A oficina começou com o relato dos dirigentes sobre os recursos que a associação está recebendo, em que está sendo utilizado e como está sendo controlado. Uma das associações conta principalmente com a contribuição dos associados, feita mensalmente em um valor definido em assembleia; emite recibo, faz relatório financeiro e presta conta. No último ano 90% dos associados pagaram regularmente. Em outro caso, os associados contribuíram durante alguns anos, mas depois a maioria parou de contribuir. A razão apontada foi que os associados acham que o dinheiro é utilizado para despesas pessoais dos dirigentes. O controle e a prestação de contas não eram feitos regularmente. Outra associação não prestou contas de convênios adequadamente, está inadimplente e devendo documentos para órgãos governamentais.

Foi ressaltado que, neste momento em que os financiamentos externos são cada vez mais escassos e que pouquíssimos financiadores aceitam pagar despesas administrativas, é fundamental a associação contar com a contribuição financeira dos associados e com outras formas próprias de captação de recursos para garantir o seu funcionamento básico. Para ter sucesso nisso, é preciso que os administradores sejam transparentes no uso, comprovação e prestação de contas dos recursos recebidos.

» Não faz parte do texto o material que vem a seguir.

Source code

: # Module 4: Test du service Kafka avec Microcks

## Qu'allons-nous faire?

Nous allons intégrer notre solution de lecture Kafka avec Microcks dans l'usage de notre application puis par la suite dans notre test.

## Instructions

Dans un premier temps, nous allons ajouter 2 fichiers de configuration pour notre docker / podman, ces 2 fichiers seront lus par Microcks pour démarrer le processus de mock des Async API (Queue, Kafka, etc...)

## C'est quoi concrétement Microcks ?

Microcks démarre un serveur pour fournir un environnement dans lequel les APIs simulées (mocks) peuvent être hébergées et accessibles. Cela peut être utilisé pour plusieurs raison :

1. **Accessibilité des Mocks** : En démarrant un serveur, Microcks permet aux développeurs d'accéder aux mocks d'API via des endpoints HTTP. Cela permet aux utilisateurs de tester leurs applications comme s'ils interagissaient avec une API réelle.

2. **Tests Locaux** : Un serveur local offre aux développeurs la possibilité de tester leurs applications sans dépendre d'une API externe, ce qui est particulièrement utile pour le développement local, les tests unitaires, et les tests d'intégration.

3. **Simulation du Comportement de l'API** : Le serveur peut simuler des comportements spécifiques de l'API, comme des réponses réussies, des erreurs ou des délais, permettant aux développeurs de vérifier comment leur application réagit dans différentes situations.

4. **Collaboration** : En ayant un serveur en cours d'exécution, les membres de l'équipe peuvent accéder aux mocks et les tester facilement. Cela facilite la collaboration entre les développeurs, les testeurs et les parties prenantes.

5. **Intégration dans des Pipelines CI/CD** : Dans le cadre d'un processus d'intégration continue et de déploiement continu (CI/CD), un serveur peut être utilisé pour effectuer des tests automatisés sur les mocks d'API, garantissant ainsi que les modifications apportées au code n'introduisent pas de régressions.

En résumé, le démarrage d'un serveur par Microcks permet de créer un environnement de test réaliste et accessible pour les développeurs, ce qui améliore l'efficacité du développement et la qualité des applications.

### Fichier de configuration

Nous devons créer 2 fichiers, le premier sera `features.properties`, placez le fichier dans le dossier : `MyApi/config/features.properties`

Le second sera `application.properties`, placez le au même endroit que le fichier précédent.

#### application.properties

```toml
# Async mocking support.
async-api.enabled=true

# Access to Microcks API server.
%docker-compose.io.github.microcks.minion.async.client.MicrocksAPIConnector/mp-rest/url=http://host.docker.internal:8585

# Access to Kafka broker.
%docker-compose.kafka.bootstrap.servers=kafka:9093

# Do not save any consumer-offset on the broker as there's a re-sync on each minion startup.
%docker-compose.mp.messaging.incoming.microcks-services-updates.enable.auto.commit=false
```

Foi demonstrado quais são os comprovantes de despesas válidos contabilmente: nota fiscal para compra de materiais, equipamentos, refeições, etc.; holerite para o pagamento de funcionários com registro em carteira; RPA - Recibo de Pagamento a Autônomo para pagamento de prestadores de serviços; Fatura de água, luz, telefone, internet; o próprio bilhete para passagens de ônibus, barco, avião e recibos de taxi. Os recibos com formulário vendido em papelaria ou outros só são aceitos em casos especiais, quando nenhum dos outros comprovantes é possível como, por exemplo, na compra de alimentos ou prestação de serviços na aldeia. As receitas também devem ser comprovadas com recibos que contenham o valor, tipo de contribuição ou doação, nome e CPF do doador, data e assinatura. Pra melhorar o controle é importante que os recibos sejam numerados. A base para um bom controle financeiro é ter comprovantes adequados.

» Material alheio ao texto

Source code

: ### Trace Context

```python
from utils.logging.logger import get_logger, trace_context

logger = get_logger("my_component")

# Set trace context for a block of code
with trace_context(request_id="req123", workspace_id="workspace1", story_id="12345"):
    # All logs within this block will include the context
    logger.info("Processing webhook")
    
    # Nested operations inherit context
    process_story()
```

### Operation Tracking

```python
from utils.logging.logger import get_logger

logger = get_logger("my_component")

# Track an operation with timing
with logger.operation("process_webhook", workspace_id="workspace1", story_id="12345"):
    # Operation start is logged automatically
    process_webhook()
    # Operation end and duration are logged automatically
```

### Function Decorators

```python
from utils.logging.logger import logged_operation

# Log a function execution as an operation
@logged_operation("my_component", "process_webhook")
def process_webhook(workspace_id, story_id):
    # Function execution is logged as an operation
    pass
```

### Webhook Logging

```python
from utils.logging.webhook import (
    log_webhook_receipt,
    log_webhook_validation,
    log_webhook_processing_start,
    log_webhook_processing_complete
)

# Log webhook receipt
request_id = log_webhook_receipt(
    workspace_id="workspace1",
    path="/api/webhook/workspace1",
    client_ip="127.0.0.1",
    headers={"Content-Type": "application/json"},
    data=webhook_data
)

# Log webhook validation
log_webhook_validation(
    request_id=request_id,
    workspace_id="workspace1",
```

A contratação de um contador é necessária para fazer a escrituração da movimentação financeira e alterações do patrimônio, enviar as declarações e informações aos órgãos governamentais e orientar os diretores em suas dúvidas e dificuldades para atender às exigências legais.

Foi disponibilizado um modelo de planilha eletrônica para a elaboração de relatórios financeiros. Divididos em grupos, os participantes treinaram a elaboração de Plano de Contas, o lançamento de receitas e despesas e foram informados como fazer e a importância da conciliação bancária. Foi destacado que o relatório financeiro serve não só para o registro da movimentação dos recursos, mas também é uma ferramenta para a gestão. Analisando os dados consolidados no resumo do relatório, os dirigentes podem ter uma visão mais clara sobre a movimentação e tomar providências necessárias para manter a sustentabilidade financeira da associação. Serve também para a análise do Conselho Fiscal e a prestação de contas para os associados.

O Conselho Fiscal deve se reunir regularmente, conforme definido no estatuto, para analisar as contas e emitir seu parecer para a Assembleia Geral. Nela, a diretoria deve apresentar de forma clara os recursos recebidos e em que foram gastos e em seguida, o conselho deve apresentar seu parecer para que a assembleia possa deliberar sobre a aprovação ou não das contas. A importância do Conselho Fiscal não se limita à fiscalização do uso dos recursos. Seu parecer dá legitimidade à prestação de contas apresentada pela diretoria e o controle social que exerce é um fator inibidor de eventuais usos inadequados ou desvio de recursos. Sabendo da efetividade do controle, os administradores tenderão a utilizar corretamente o dinheiro e o patrimônio da associação.


Se o controle financeiro é importante para fazer a gestão dos recursos, a transparência é necessária para que associados e outros doadores se mantenham estimulados a contribuir.